OOCs are devices the size of a USB flash drive. This is made possible thanks to the microchannel technology that harnesses volumes of the order of nanoliter and below. OOCs have three characteristics that allow them to better model a tissue or an organ:

1. The control of the 3D distribution of cells
2. The integration of different cell populations
3. And the possibility of generating and controlling biomechanical forces.

This allows physiological conditions to be transcribed much more faithfully, compared to a static two-dimensional cell culture on a flat surface. There is no single design for OOC, but perhaps the easiest example to visualize is the lung OOC mimicking the air-alveolus interface. (see Figure 1).

Figure 1 : Illustration of an OOC mimicking the air-lung interface. A semi-permeable membrane separates the external environment from the pulmonary cells. The vacuum chamber makes it possible to mimic the diaphragm.

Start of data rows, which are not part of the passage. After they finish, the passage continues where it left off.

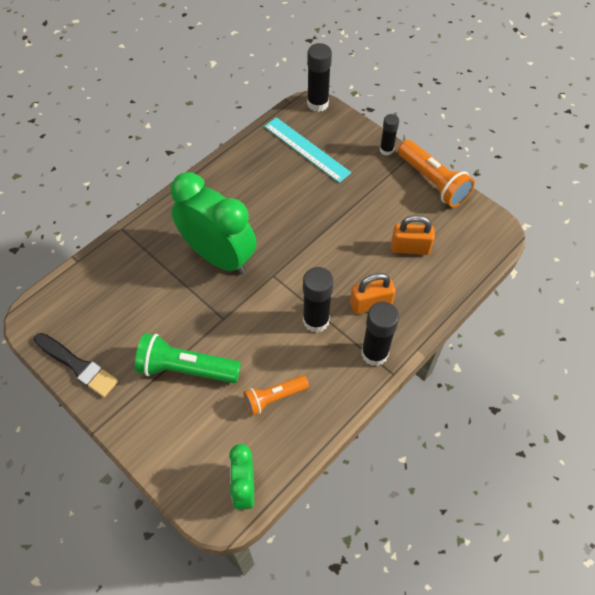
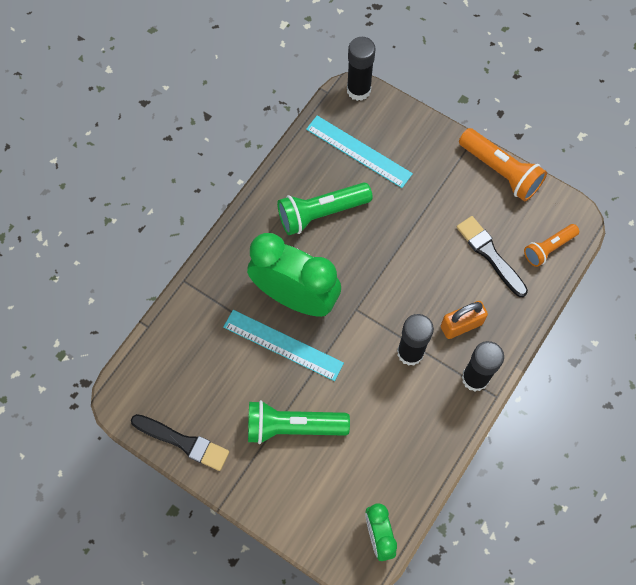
camera: 10 degrees left, 10 degrees up
(196, 295) = (283, 345): none -> turquoise ruler
(260, 192) = (321, 213): none -> green flashlight
(274, 398) = (386, 442): orange flashlight -> orange flashlight (548, 248)
(386, 150) = (444, 139): black glue stick -> none
(410, 248) = (490, 254): orange padlock -> black brush

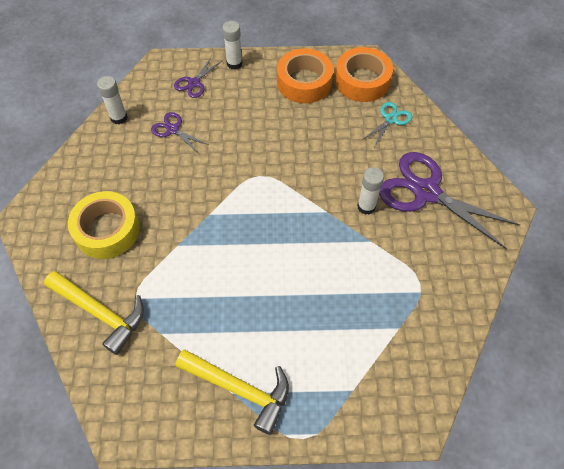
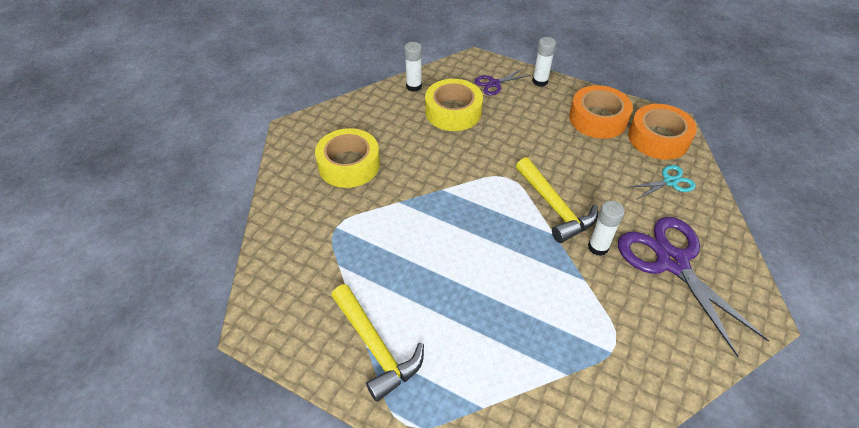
camera: 30 degrees right, 10 degrees down
(100, 313) = (301, 225): yellow hammer -> yellow hammer (554, 207)
(173, 129) = (453, 112): purple scissors -> yellow tape

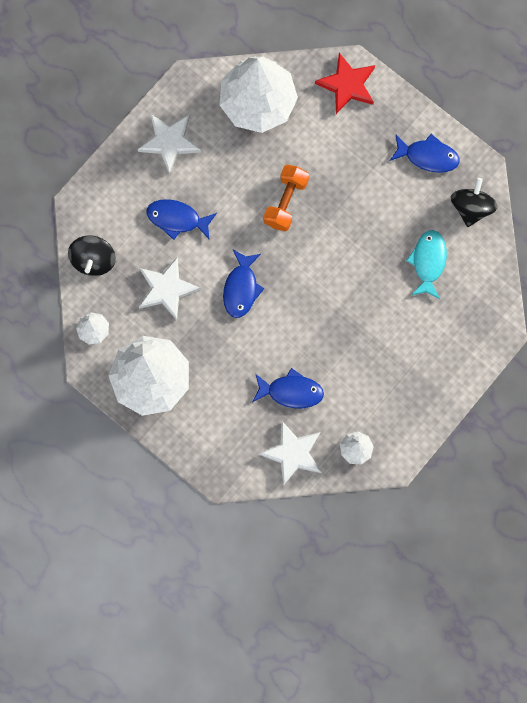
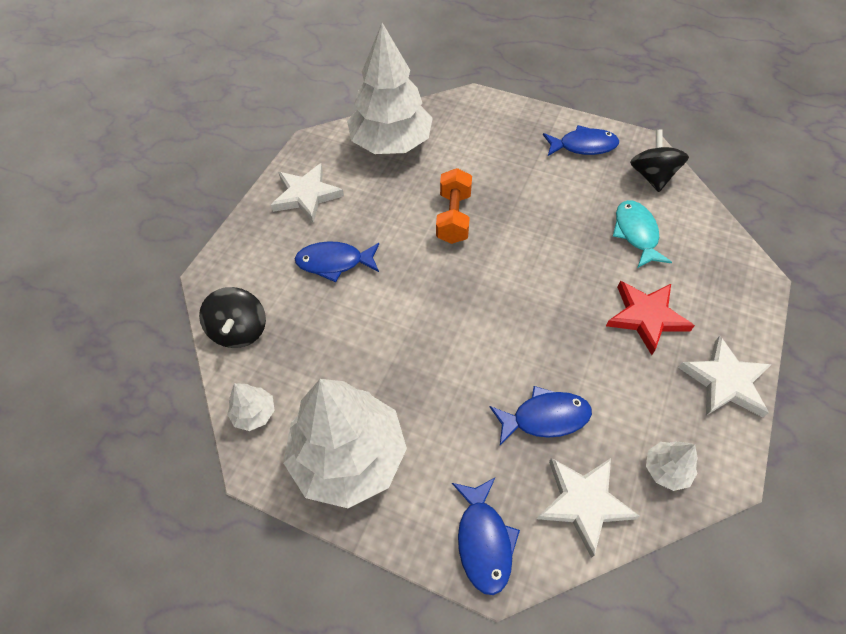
camera: 15 degrees left, 20 degrees down
(167, 289) = (341, 338): white star -> white star (725, 381)
(241, 288) = (434, 314): blue fish -> blue fish (484, 540)
(347, 85) = (475, 111): red star -> red star (646, 317)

To date, different OOC have been designed, ranging from the liver to chronic obstructive bronchopneumopathy. Riahi et al. have developed a liver OOC, capable of assessing the chronic toxicity of a molecule by quantifying the evolution of certain biomarkers 3. Compared to 2D cultures, the OOC is more sustainable and generates data that could have only been observed in vivo. Another interesting model was developed by Zhang et al. and focuses on the heart and its cardiomyocytes 4. By integrating electrodes on the chip, the researchers were able to assess cell contraction, and evaluate the effectiveness and cardiotoxicity of certain drugs. If the adoption of the technology is successful, the OOC will be used as a complement to cellular tests and animal models, and may completely replace them.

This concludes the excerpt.